POST AVEC SPOILERS
Bon... Par quoi commencer ?
Par le fait que je n’ai pas trouvé ça si éprouvant, peut-être
parce que j’entends depuis un an que c’est ce qui
s’est filmé de plus insoutenable et qu’il était dur
d’égaler une telle réputation, plus sûrement parce que si
j’ai du mal à supporter les supplices physiques (raison pour
laquelle j’ai difficilement tenu face à Eden Lake ou
Kinatay de Mendoza), ici, ils sont certes très présents
mais ne sont qu’un moyen de parler d’autre chose,
finalement. D’amour blessé, de complicité dans la souffrance,
d’envie de tout partager avec la personne que l’on aime
y compris les pires choses – surtout de douleur, celle qui
peut complètement détruire ou dont on peut se relever plus fort,
celle qui peut aussi rassembler les gens dans son expérience
commune, où l’on peut avoir envie de descendre pour y puiser
une vérité, une connaissance.
Le sujet est ambitieux, et il est magnifiquement traité pendant
près d’une première heure éblouissante et bouleversante,
portée par une rage, une efficacité et un amour passionnel du film
de genre qui entraîne le spectateur dans un tourbillon
d’émotion fortes assez rarement ressenti récemment, pour ma
part.
Puis arrive cette histoire de secte qui torture pour faire
entrevoir l’au-delà.

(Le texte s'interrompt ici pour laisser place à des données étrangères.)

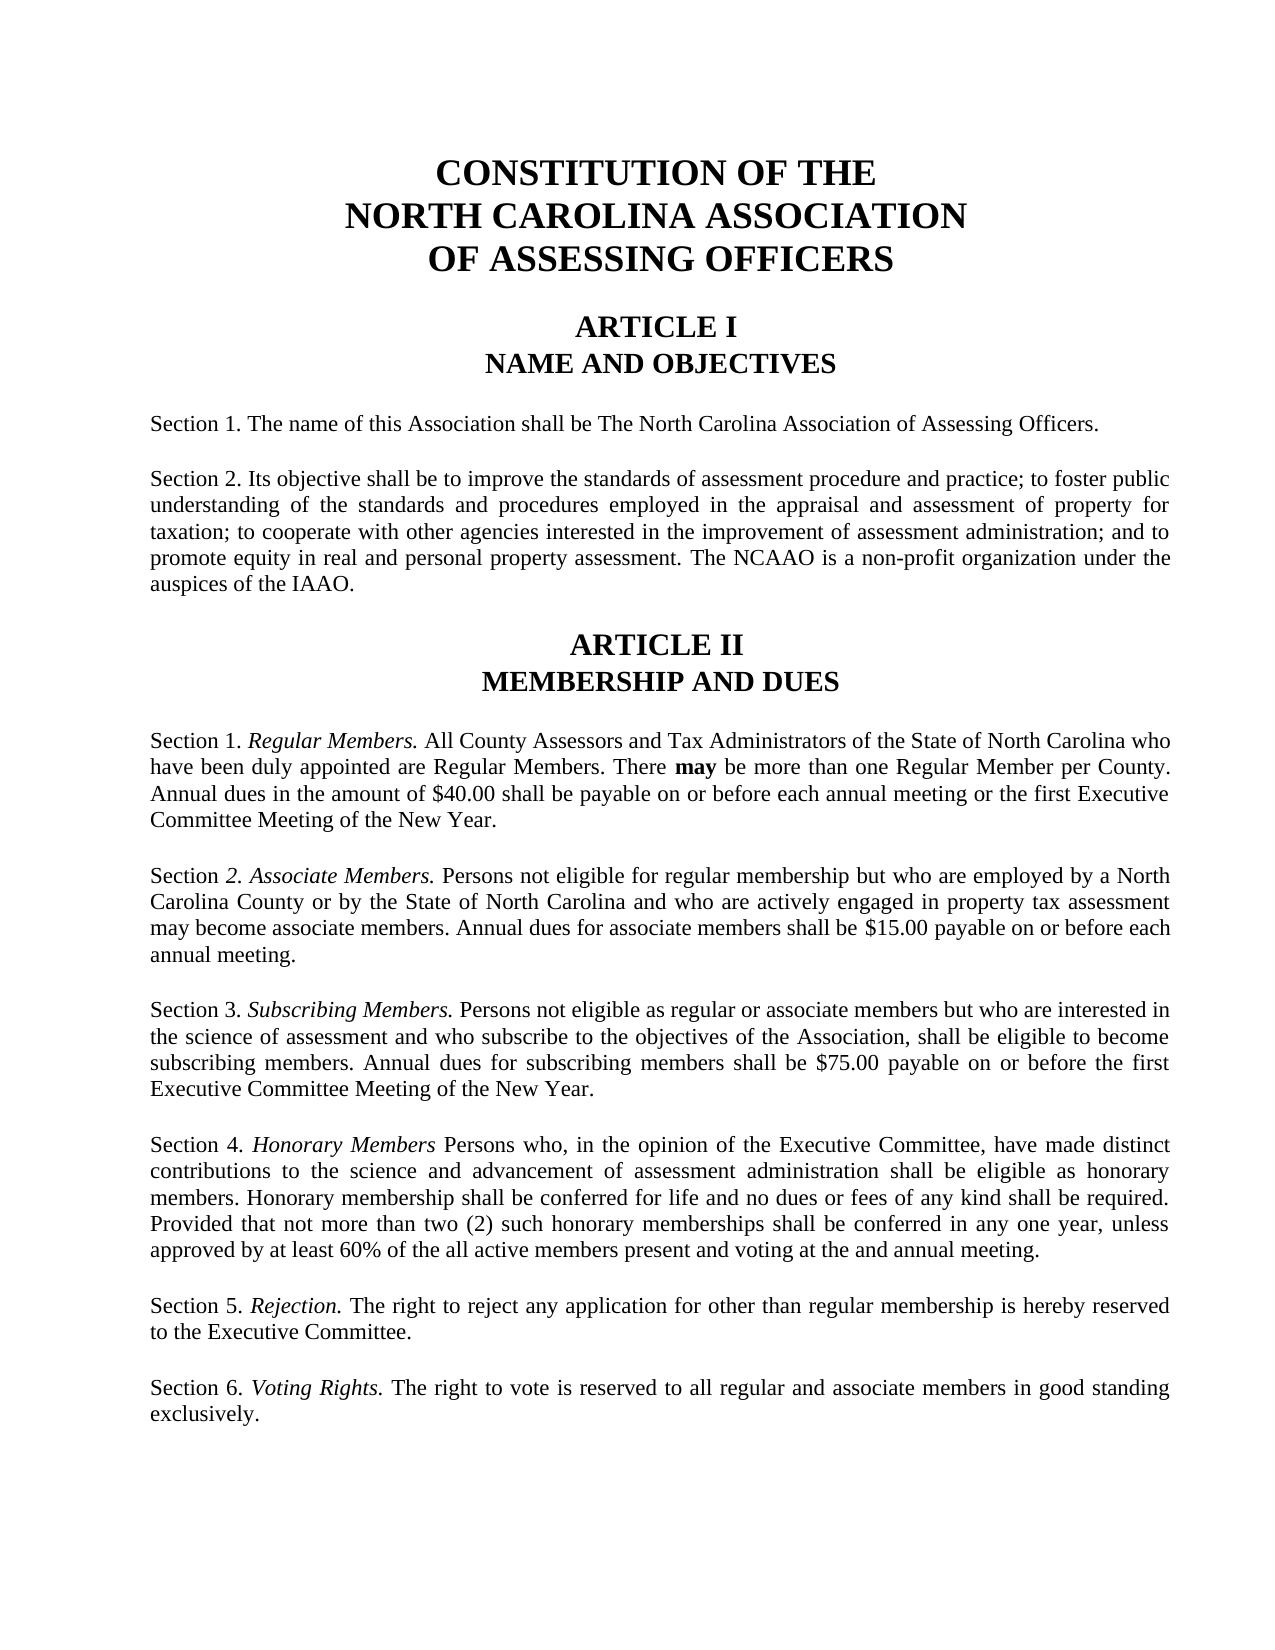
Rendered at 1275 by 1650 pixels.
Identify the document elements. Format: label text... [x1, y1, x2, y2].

text Section 6. Voting Rights. The right to vote is reserved to all regular and associate members in good standing exclusively. [150, 1374, 1171, 1426]
text ARTICLE I NAME AND OBJECTIVES [150, 308, 1171, 380]
text Section 2. Associate Members. Persons not eligible for regular membership but who are employed by a North Carolina County or by the State of North Carolina and who are actively engaged in property tax assessment may become associate members. Annual dues for associate members shall be $15.00 payable on or before each annual meeting. [150, 862, 1171, 967]
text ARTICLE II MEMBERSHIP AND DUES [150, 626, 1171, 698]
text Section 2. Its objective shall be to improve the standards of assessment procedure and practice; to foster public understanding of the standards and procedures employed in the appraisal and assessment of property for taxation; to cooperate with other agencies interested in the improvement of assessment administration; and to promote equity in real and personal property assessment. The NCAAO is a non-profit organization under the auspices of the IAAO. [150, 465, 1171, 597]
text Section 5. Rejection. The right to reject any application for other than regular membership is hereby reserved to the Executive Committee. [150, 1292, 1171, 1344]
text Section 3. Subscribing Members. Persons not eligible as regular or associate members but who are interested in the science of assessment and who subscribe to the objectives of the Association, shall be eligible to become subscribing members. Annual dues for subscribing members shall be $75.00 payable on or before the first Executive Committee Meeting of the New Year. [150, 996, 1171, 1102]
text Section 1. The name of this Association shall be The North Carolina Association of Assessing Officers. [150, 409, 1171, 436]
text CONSTITUTION OF THE NORTH CAROLINA ASSOCIATION OF ASSESSING OFFICERS [150, 150, 1171, 279]
text Section 4. Honorary Members Persons who, in the opinion of the Executive Committee, have made distinct contributions to the science and advancement of assessment administration shall be eligible as honorary members. Honorary membership shall be conferred for life and no dues or fees of any kind shall be required. Provided that not more than two (2) such honorary memberships shall be conferred in any one year, unless approved by at least 60% of the all active members present and voting at the and annual meeting. [150, 1131, 1171, 1263]
text Section 1. Regular Members. All County Assessors and Tax Administrators of the State of North Carolina who have been duly appointed are Regular Members. There may be more than one Regular Member per County. Annual dues in the amount of $40.00 shall be payable on or before each annual meeting or the first Executive Committee Meeting of the New Year. [150, 727, 1171, 832]
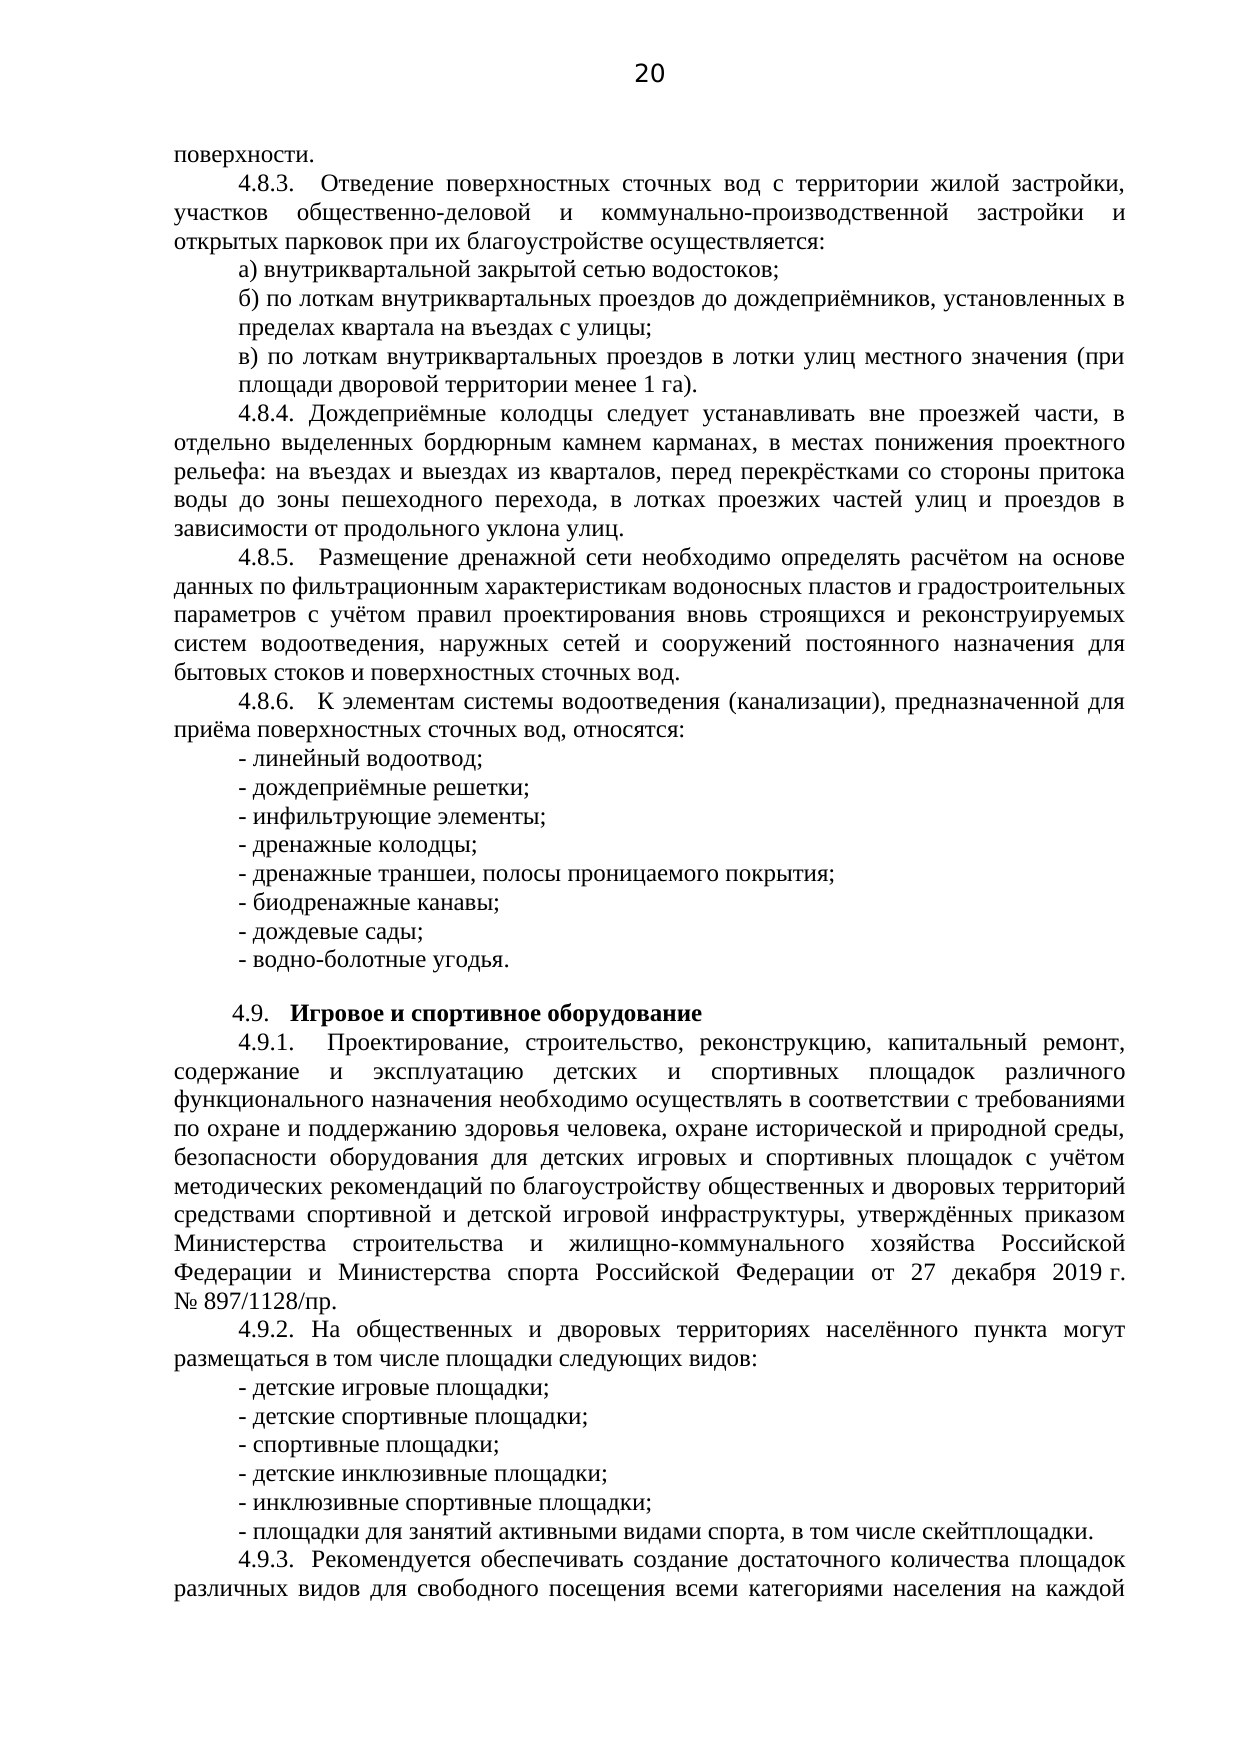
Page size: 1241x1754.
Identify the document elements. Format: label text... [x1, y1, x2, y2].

text - детские инклюзивные площадки; [238, 1458, 1126, 1487]
text - площадки для занятий активными видами спорта, в том числе скейтплощадки. [238, 1516, 1126, 1544]
text - спортивные площадки; [238, 1429, 1126, 1458]
list На общественных и дворовых территориях населённого пункта могут размещаться в том числе площадки следующих видов: [173, 1314, 1126, 1372]
text б) по лоткам внутриквартальных проездов до дождеприёмников, установленных в пределах квартала на въездах с улицы; [238, 283, 1126, 341]
list Игровое и спортивное оборудование [173, 998, 1126, 1027]
list Отведение поверхностных сточных вод с территории жилой застройки, участков общественно-деловой и коммунально-производственной застройки и открытых парковок при их благоустройстве осуществляется: [173, 168, 1126, 254]
text - дождевые сады; [238, 916, 1126, 944]
text - биодренажные канавы; [238, 887, 1126, 916]
text - водно-болотные угодья. [238, 944, 1126, 973]
text - инфильтрующие элементы; [238, 801, 1126, 829]
list К элементам системы водоотведения (канализации), предназначенной для приёма поверхностных сточных вод, относятся: [173, 686, 1126, 743]
text - дождеприёмные решетки; [238, 772, 1126, 801]
text - инклюзивные спортивные площадки; [238, 1487, 1126, 1516]
list Размещение дренажной сети необходимо определять расчётом на основе данных по фильтрационным характеристикам водоносных пластов и градостроительных параметров с учётом правил проектирования вновь строящихся и реконструируемых систем водоотведения, наружных сетей и сооружений постоянного назначения для бытовых стоков и поверхностных сточных вод. [173, 542, 1126, 686]
text - линейный водоотвод; [238, 743, 1126, 772]
text - детские игровые площадки; [238, 1372, 1126, 1401]
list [173, 1544, 1126, 1602]
text в) по лоткам внутриквартальных проездов в лотки улиц местного значения (при площади дворовой территории менее 1 га). [238, 341, 1126, 398]
text - дренажные колодцы; [238, 829, 1126, 858]
text - детские спортивные площадки; [238, 1401, 1126, 1429]
text - дренажные траншеи, полосы проницаемого покрытия; [238, 858, 1126, 887]
list Проектирование, строительство, реконструкцию, капитальный ремонт, содержание и эксплуатацию детских и спортивных площадок различного функционального назначения необходимо осуществлять в соответствии с требованиями по охране и поддержанию здоровья человека, охране исторической и природной среды, безопасности оборудования для детских игровых и спортивных площадок с учётом методических рекомендаций по благоустройству общественных и дворовых территорий средствами спортивной и детской игровой инфраструктуры, утверждённых приказом Министерства строительства и жилищно-коммунального хозяйства Российской Федерации и Министерства спорта Российской Федерации от 27 декабря 2019 г. № 897/1128/пр. [173, 1027, 1126, 1314]
list Дождеприёмные колодцы следует устанавливать вне проезжей части, в отдельно выделенных бордюрным камнем карманах, в местах понижения проектного рельефа: на въездах и выездах из кварталов, перед перекрёстками со стороны притока воды до зоны пешеходного перехода, в лотках проезжих частей улиц и проездов в зависимости от продольного уклона улиц. [173, 398, 1126, 542]
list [173, 139, 1126, 168]
text а) внутриквартальной закрытой сетью водостоков; [238, 254, 1126, 283]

Et là, à mon sens le film se prend les
pieds dans le tapis. Parce que ce qu’il suggérait très
intelligemment jusque là, cette idée que la souffrance pouvait
aussi être un vecteur d’union, une recherche personnelle pour
"voir" ou "partager" quelque chose, cela donc, il se met à le
clamer plus grossièrement - je n’ose pas dire vulgairement
. Ce qui avant n’était
qu’empathie désespérée se transforme en observation clinique
beaucoup moins intéressante, pour ma part – on sent
qu’en filigrane l’histoire d’amour est toujours
présente et que c’est toujours elle qui motive Laugier en
premier lieu, mais il aurait à mon sens fallu l’intégrer bien
plus encore à cette partie. Peut-être aussi que je trouve Morjana
Alaoui moins bonne comédienne que Mylène Jampanoi, et qu’à
partir du moment où celle-ci disparaît, ça perd en intensité. Je
sais en tout cas qu’à ce moment précis j’ai eu le
sentiment de voir le film tomber dans quelque chose de plus douteux
et mécanique que dans sa première moitié, où l’émotion
excusait tout, faisait tout passer.
Voilà je ne sais pas si tout ça est très clair – je pense au
final que c’est un film que j’ai plus envie
d’aimer que je ne l’aime réellement, j’adorerais
qu’il ouvre une brêche, qu’il donne envie à
d’autres réalisateurs de plonger en eux-mêmes, dans leurs
obsessions, sans réfléchir ou se brider. Moi il me donne cette
envie en tout cas – et c’est déjà pas mal.